Extrait de page
********************

Ukraine, le chaos par l’Occident
Je
voudrais vous rappeler les événements de l’année dernière. Nous avions
prévenu nos partenaires américains et européens que les décisions
hâtives prises en coulisses, par exemple, sur l’association de l’Ukraine
avec l’UE, étaient emplies de risques graves pour l’économie. Nous
n’avons pas même évoqué les problèmes politiques ; nous n’avons parlé
que de l’économie, en disant que de telles mesures, mises en place sans
arrangements préalables, nuiraient aux intérêts de nombreux autres pays,
dont la Russie – en tant que principal partenaire commercial de
l’Ukraine –, et qu’un large débat sur ces questions était nécessaire.
D’ailleurs, à cet égard, je vous rappelle que par exemple, les
négociations sur l’adhésion de la Russie à l’OMC ont duré 19 ans. Ce fut
un travail très difficile, et un certain consensus a finalement été
atteint.

********************

Extrait de données
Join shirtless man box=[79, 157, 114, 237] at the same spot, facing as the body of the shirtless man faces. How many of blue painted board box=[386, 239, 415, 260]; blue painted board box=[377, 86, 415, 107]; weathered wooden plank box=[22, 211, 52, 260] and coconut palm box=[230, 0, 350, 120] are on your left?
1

********************

Consigne
Recopiez sans modification le passage de l'extrait de page qui commence à « Ukraine, le chaos » et se termine à « questions était nécessaire. ».

Réponse
Ukraine, le chaos par l’Occident
Je
voudrais vous rappeler les événements de l’année dernière. Nous avions
prévenu nos partenaires américains et européens que les décisions
hâtives prises en coulisses, par exemple, sur l’association de l’Ukraine
avec l’UE, étaient emplies de risques graves pour l’économie. Nous
n’avons pas même évoqué les problèmes politiques ; nous n’avons parlé
que de l’économie, en disant que de telles mesures, mises en place sans
arrangements préalables, nuiraient aux intérêts de nombreux autres pays,
dont la Russie – en tant que principal partenaire commercial de
l’Ukraine –, et qu’un large débat sur ces questions était nécessaire.